__Your objective__.
The line that holds "(132, 523) = (660, 501): basket" marks the start. Return it and each following line through the end of the data, unchanged.

__Raw data__.
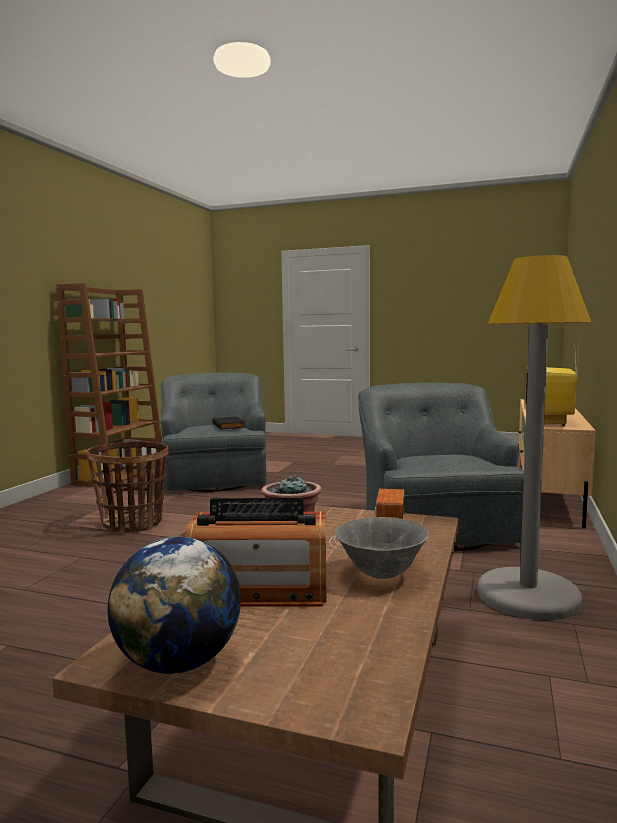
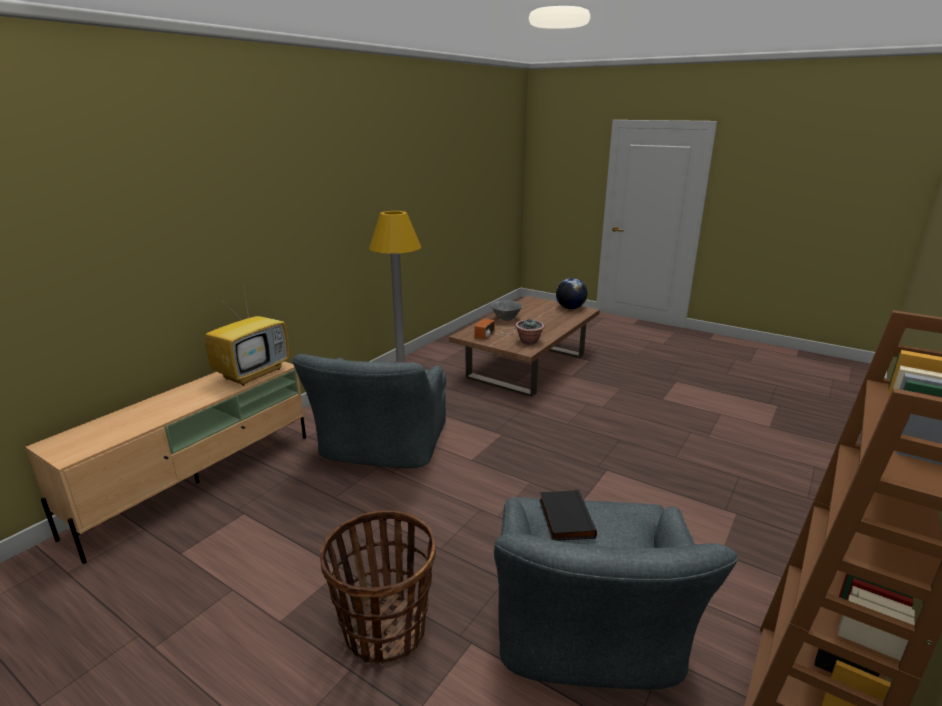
camera: 165 degrees left, 15 degrees up
(132, 523) = (660, 501): basket -> basket (384, 630)
(259, 591) = (548, 319): radio -> none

__Your solution__.
(132, 523) = (660, 501): basket -> basket (384, 630)
(259, 591) = (548, 319): radio -> none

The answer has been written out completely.